** Excerpted data follows **
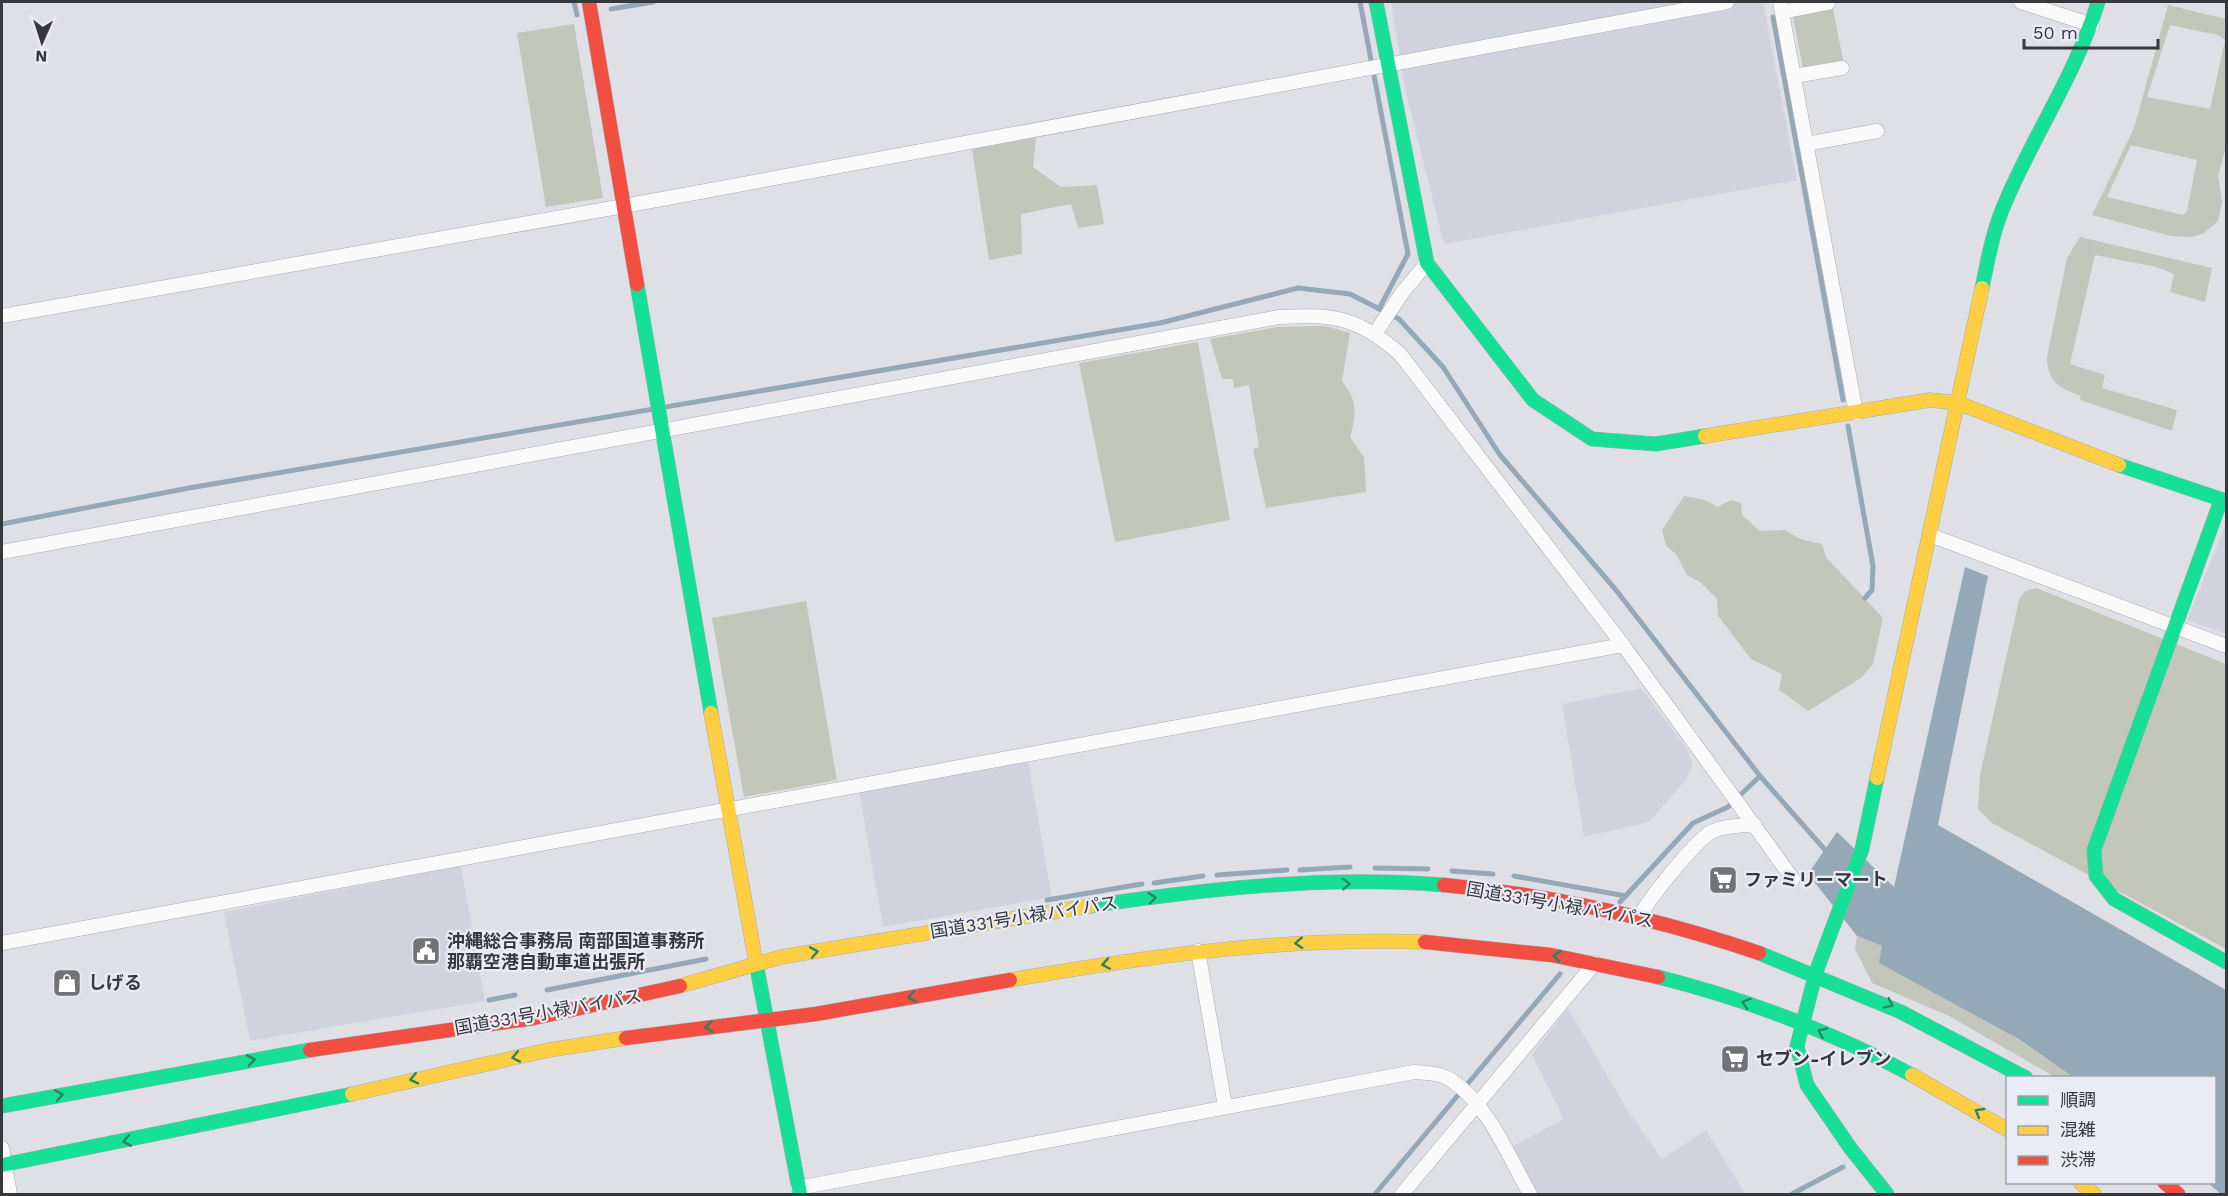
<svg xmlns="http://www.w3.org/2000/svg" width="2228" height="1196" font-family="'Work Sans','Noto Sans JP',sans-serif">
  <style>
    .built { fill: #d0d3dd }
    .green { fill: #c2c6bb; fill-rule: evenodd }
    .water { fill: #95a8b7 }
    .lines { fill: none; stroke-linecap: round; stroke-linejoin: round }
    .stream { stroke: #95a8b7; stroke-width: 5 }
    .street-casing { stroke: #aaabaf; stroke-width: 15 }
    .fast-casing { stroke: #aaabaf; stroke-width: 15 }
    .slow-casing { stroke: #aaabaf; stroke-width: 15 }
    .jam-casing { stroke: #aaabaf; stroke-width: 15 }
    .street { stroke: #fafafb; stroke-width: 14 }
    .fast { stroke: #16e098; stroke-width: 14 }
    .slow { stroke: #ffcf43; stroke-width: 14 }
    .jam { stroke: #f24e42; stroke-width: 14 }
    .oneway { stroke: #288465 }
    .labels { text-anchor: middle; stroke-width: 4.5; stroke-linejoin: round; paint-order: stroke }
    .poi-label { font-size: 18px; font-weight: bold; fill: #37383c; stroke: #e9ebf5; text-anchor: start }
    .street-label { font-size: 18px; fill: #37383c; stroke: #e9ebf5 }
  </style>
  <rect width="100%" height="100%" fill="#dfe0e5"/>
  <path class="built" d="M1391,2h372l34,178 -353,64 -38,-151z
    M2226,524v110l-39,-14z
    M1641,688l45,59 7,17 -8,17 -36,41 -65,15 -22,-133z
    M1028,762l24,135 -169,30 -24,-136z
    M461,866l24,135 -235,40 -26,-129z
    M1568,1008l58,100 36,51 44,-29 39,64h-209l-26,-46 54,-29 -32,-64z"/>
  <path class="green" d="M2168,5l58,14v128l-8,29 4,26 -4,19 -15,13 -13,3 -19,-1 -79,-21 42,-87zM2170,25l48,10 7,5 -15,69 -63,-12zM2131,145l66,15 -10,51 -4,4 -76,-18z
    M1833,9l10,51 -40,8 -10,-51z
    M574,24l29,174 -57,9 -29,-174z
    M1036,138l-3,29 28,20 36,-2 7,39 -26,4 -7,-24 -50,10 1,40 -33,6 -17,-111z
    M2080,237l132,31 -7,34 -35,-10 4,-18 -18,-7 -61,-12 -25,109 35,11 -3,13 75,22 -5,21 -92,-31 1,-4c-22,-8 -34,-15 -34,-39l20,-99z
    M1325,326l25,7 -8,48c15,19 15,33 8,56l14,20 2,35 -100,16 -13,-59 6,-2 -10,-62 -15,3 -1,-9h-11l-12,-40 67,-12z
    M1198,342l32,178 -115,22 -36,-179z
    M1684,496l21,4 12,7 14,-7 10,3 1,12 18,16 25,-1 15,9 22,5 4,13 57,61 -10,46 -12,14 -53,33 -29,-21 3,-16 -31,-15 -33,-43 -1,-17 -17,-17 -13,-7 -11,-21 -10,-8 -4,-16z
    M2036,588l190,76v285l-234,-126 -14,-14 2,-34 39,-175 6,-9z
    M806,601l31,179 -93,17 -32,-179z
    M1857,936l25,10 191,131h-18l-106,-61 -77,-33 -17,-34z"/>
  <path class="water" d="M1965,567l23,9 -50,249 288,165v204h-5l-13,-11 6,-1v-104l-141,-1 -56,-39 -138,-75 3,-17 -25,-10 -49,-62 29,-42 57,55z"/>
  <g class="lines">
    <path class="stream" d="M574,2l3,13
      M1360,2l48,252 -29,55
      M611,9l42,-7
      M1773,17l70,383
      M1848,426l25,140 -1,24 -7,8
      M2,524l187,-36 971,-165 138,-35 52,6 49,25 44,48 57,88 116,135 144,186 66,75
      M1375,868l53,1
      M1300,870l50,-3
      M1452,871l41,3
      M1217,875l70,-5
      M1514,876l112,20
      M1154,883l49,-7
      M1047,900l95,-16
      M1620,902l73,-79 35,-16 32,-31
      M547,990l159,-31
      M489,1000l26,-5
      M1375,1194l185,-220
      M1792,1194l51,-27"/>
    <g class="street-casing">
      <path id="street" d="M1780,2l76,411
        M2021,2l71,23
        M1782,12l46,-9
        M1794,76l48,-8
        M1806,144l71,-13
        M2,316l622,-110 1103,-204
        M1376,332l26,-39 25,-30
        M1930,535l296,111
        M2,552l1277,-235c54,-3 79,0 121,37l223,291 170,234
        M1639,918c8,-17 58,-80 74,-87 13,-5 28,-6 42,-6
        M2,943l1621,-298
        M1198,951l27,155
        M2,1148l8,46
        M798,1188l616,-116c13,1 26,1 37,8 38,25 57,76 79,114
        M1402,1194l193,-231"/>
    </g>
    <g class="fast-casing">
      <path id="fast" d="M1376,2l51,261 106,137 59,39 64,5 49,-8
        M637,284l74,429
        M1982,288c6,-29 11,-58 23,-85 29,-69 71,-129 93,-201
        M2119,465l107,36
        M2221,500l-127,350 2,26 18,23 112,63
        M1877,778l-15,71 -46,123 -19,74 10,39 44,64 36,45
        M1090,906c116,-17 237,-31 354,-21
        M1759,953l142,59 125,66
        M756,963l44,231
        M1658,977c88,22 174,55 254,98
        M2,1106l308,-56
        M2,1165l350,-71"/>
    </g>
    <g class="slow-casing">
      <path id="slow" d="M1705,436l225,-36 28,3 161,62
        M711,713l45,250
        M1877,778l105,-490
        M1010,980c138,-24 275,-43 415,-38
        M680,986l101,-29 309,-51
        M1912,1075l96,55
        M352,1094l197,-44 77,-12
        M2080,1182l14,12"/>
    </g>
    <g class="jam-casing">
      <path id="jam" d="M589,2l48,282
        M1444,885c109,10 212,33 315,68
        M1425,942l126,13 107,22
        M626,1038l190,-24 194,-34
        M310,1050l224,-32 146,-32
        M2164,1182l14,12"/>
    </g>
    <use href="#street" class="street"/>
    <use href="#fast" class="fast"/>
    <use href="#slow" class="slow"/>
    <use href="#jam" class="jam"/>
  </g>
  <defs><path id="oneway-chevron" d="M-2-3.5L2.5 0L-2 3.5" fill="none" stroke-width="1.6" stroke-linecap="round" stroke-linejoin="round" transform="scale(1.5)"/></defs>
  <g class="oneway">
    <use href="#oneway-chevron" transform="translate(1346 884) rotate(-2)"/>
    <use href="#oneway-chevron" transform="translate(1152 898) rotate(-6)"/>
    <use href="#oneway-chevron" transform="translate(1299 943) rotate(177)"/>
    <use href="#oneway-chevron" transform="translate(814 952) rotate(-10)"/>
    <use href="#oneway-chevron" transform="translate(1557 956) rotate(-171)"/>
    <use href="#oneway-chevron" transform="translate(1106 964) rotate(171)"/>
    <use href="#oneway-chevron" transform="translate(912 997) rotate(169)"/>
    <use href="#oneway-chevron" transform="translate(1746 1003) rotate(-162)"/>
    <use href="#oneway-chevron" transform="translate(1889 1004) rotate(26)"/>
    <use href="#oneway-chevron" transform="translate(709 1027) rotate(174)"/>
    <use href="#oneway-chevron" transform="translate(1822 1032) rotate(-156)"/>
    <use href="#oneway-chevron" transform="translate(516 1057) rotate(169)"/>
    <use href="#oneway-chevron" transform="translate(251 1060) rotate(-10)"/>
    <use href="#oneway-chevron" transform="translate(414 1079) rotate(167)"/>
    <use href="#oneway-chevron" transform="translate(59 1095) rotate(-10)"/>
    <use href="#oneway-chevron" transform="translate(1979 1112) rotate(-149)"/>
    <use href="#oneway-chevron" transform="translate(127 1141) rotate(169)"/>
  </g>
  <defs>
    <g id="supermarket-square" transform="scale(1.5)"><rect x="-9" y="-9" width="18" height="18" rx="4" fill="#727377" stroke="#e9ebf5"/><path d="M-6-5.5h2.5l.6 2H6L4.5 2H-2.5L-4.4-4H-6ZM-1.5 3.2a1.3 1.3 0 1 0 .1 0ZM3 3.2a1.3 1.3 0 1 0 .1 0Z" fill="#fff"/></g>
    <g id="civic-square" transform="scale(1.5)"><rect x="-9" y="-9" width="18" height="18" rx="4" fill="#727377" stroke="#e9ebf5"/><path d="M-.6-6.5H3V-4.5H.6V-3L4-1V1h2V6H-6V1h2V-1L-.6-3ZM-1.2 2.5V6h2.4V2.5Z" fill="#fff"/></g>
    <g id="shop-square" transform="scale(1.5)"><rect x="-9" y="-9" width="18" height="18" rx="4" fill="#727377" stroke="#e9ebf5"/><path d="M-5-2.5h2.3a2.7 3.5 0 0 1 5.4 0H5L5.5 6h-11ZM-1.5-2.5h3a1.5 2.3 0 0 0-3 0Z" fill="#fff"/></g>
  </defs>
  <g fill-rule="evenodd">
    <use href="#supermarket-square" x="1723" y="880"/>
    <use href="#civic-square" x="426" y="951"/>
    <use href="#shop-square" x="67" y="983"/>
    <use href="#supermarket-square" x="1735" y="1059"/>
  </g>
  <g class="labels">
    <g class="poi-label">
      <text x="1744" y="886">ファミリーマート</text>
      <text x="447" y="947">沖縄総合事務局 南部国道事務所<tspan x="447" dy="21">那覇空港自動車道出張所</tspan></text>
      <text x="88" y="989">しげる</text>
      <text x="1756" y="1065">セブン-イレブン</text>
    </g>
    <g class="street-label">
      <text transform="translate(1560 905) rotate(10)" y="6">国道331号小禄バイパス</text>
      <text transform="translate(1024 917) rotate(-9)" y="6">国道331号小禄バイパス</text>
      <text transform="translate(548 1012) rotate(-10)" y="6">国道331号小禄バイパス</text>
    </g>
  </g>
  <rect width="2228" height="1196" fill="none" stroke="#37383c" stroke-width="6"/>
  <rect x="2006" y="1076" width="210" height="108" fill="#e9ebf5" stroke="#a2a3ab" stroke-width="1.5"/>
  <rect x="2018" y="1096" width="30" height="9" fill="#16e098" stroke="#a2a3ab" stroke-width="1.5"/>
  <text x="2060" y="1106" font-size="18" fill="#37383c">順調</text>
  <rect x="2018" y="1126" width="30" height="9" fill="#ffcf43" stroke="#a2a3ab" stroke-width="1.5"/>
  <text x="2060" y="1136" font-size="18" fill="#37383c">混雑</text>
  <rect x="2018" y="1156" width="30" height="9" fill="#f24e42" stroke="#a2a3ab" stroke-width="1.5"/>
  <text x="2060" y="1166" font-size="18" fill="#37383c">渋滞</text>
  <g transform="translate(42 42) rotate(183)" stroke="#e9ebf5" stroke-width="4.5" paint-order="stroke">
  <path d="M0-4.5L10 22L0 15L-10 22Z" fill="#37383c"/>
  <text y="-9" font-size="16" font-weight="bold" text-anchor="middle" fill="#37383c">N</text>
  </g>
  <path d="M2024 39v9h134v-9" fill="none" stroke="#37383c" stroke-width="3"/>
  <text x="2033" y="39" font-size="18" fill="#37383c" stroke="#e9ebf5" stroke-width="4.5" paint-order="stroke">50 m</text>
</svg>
** End of Excerpted data **
Whenever a line in the entries holds the word "middle", copy that line.

    .labels { text-anchor: middle; stroke-width: 4.5; stroke-linejoin: round; paint-order: stroke }
  <text y="-9" font-size="16" font-weight="bold" text-anchor="middle" fill="#37383c">N</text>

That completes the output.